There is a final complication, and it cuts against the urgency of the whole race. By some credible estimates, roughly eighty percent of the AI computing capacity China announced and built in 2023 and 2024 was sitting idle by the middle of 2025, partly because more efficient models, DeepSeek’s among them, needed fewer chips than planners had assumed. China may have overbuilt its data centers at almost exactly the moment it was overbuilding its solar fleet, two enormous bets on a demand curve that has not yet arrived as steeply as forecast.

That does not make the underlying race less real. It does mean some of the panic embedded in both countries’ infrastructure announcements is running ahead of the actual computing load those announcements claim to serve.

Who is actually ahead

None of this means the question of who leads is unanswerable. It means the honest answer is not the one either country’s press office would prefer. China holds the more genuine long-term advantage in solar manufacturing, controlling somewhere above ninety percent of global polysilicon, wafer, and cell production, in the sheer speed of deployment, and in a centralized transmission-planning apparatus that the fragmented American grid cannot currently match. Its module costs, near nine cents a watt, run forty to sixty percent below what American developers pay even after reshoring efforts.

But that advantage is throttled by exactly the infrastructure China has not finished building: the absorption capacity that would let western sunlight actually reach eastern servers on demand, rather than sitting curtailed at the source.

The United States holds the advantage in capital and in the willingness of hyperscale companies to simply build their own power plant next to their own data center rather than wait for a public grid to catch up. Amazon alone has 13.6 gigawatts of solar under development domestically. Google’s $4.75 billion acquisition of the developer Intersect Power is the most serious American attempt yet at physical, rather than contractual, colocation of clean power and compute.

But that advantage increasingly means quietly walking away from solar altogether, in favor of the fuel that can run at three in the morning without asking anyone’s permission.

If solar-powered AI becomes as strategically important over the next decade as both countries currently claim to believe, the country better positioned to make good on that claim is China, on the strength of its transmission ambitions and its manufacturing base. The bottleneck that could overturn that advantage is not a shortage of panels. It is the unresolved fight, publicly unacknowledged on either side, between Beijing’s renewable mandates and its own grid operators, who have quietly resisted designing AI facilities around a power source they consider too variable to trust.
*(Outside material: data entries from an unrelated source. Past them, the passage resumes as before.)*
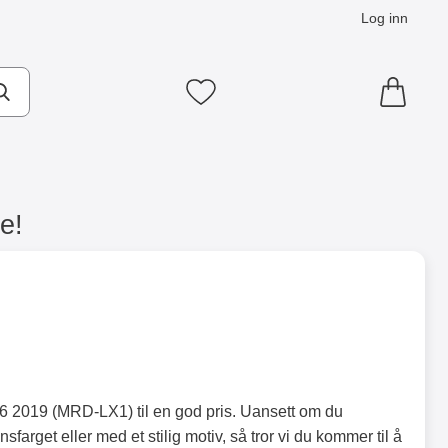
Log inn
Mine favoritter
e!
 Y6 2019 (MRD-LX1) til en god pris. Uansett om du
ensfarget eller med et stilig motiv, så tror vi du kommer til å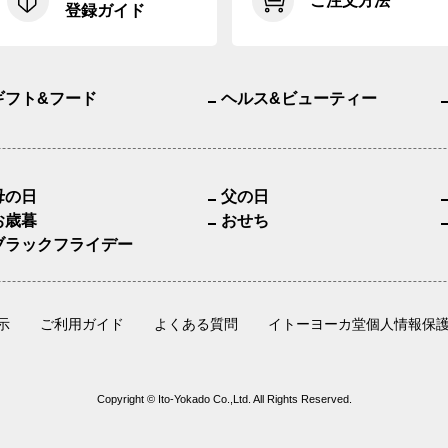
ご注文方法
登録ガイド
ギフト&フード
ヘルス&ビューティー
母の日
父の日
お歳暮
おせち
ブラックフライデー
示
ご利用ガイド
よくある質問
イトーヨーカ堂個人情報保
Copyright © Ito-Yokado Co.,Ltd. All Rights Reserved.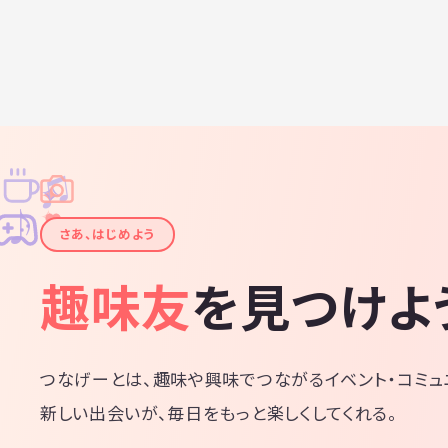
♫
✧
✦
✦
♪
✧
さあ、はじめよう
趣味友
を見つけよ
つなげーとは、趣味や興味でつながるイベント・コミュ
新しい出会いが、毎日をもっと楽しくしてくれる。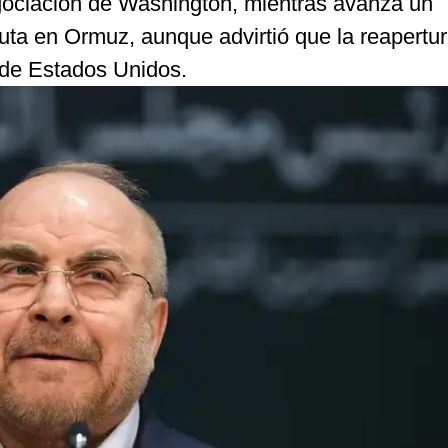
gociación de Washington, mientras avanza un
ta en Ormuz, aunque advirtió que la reapertu
 de Estados Unidos.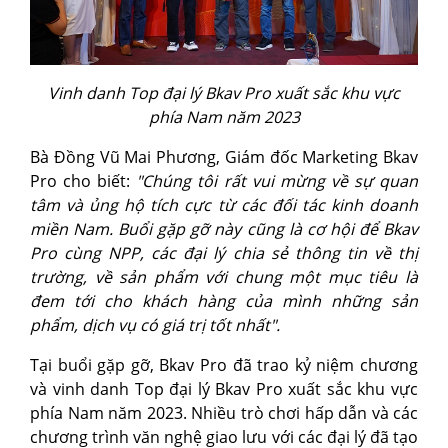
Vinh danh Top đại lý Bkav Pro xuất sắc khu vực
phía Nam năm 2023
Bà Đồng Vũ Mai Phương, Giám đốc Marketing Bkav
Pro cho biết:
"Chúng tôi rất vui mừng về sự quan
tâm và ủng hộ tích cực từ các đối tác kinh doanh
miền Nam. Buổi gặp gỡ này cũng là cơ hội để Bkav
Pro cùng NPP, các đại lý chia sẻ thông tin về thị
trường, về sản phẩm với chung một mục tiêu là
đem tới cho khách hàng của mình những sản
phẩm, dịch vụ có giá trị tốt nhất".
Tại buổi gặp gỡ, Bkav Pro đã trao kỷ niệm chương
và vinh danh Top đại lý Bkav Pro xuất sắc khu vực
phía Nam năm 2023. Nhiều trò chơi hấp dẫn và các
chương trình văn nghệ giao lưu với các đại lý đã tạo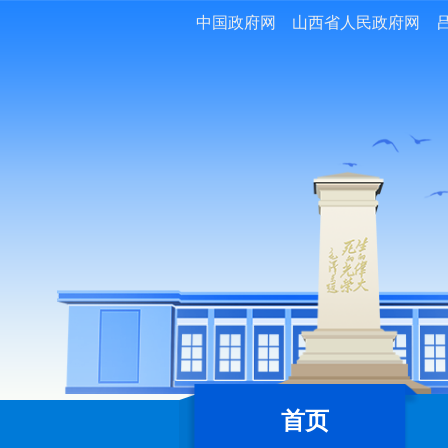
中国政府网
山西省人民政府网
首页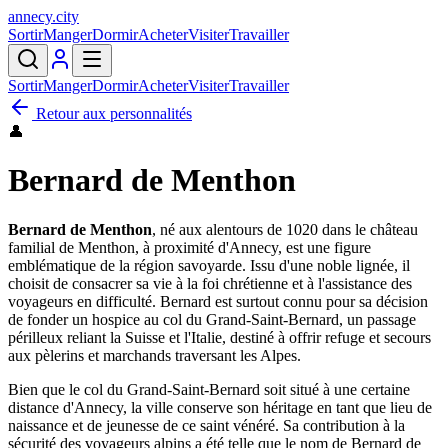
annecy
.
city
Sortir
Manger
Dormir
Acheter
Visiter
Travailler
Sortir
Manger
Dormir
Acheter
Visiter
Travailler
Retour aux personnalités
👤
Bernard de Menthon
Bernard de Menthon
, né aux alentours de 1020 dans le château
familial de Menthon, à proximité d'Annecy, est une figure
emblématique de la région savoyarde. Issu d'une noble lignée, il
choisit de consacrer sa vie à la foi chrétienne et à l'assistance des
voyageurs en difficulté. Bernard est surtout connu pour sa décision
de fonder un hospice au col du Grand-Saint-Bernard, un passage
périlleux reliant la Suisse et l'Italie, destiné à offrir refuge et secours
aux pèlerins et marchands traversant les Alpes.
Bien que le col du Grand-Saint-Bernard soit situé à une certaine
distance d'Annecy, la ville conserve son héritage en tant que lieu de
naissance et de jeunesse de ce saint vénéré. Sa contribution à la
sécurité des voyageurs alpins a été telle que le nom de Bernard de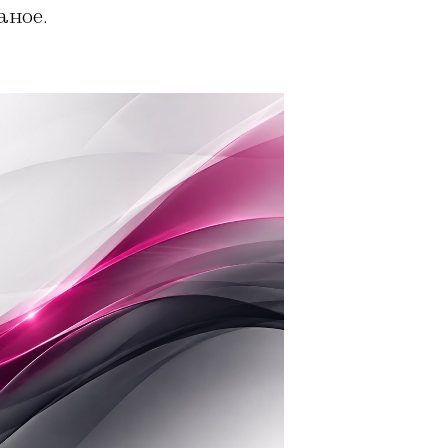
аное.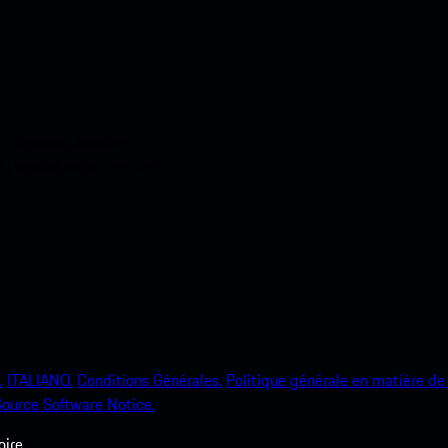
ci-dessous. Accédez
e Porsche en un rien de
.
ITALIANO.
Conditions Générales.
Politique générale en matière de 
ource Software Notice.
ire.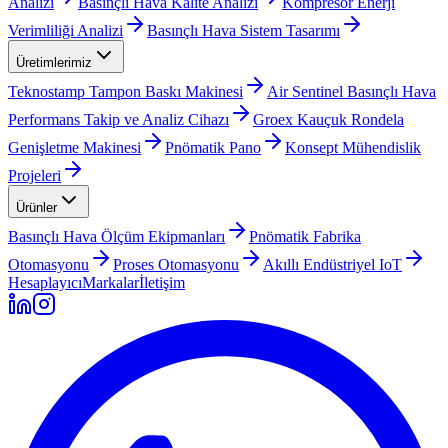
Analizi
Basınçlı Hava Kalite Analizi
Kompresör Enerji
Verimliliği Analizi
Basınçlı Hava Sistem Tasarımı
Üretimlerimiz
Teknostamp Tampon Baskı Makinesi
Air Sentinel Basınçlı Hava
Performans Takip ve Analiz Cihazı
Groex Kauçuk Rondela
Genişletme Makinesi
Pnömatik Pano
Konsept Mühendislik
Projeleri
Ürünler
Basınçlı Hava Ölçüm Ekipmanları
Pnömatik Fabrika
Otomasyonu
Proses Otomasyonu
Akıllı Endüstriyel IoT
Hesaplayıcı
Markalar
İletişim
The American equivalent of that fight is playing out in a less centralized but no less consequential form, inside interconnection queues and transformer factories that were never built for a customer that wants ten times the power a decade ahead of schedule.

Whoever solves the storage and transmission problem first, not whoever installs the most solar, will be the country that actually gets to say it runs its intelligence on sunlight.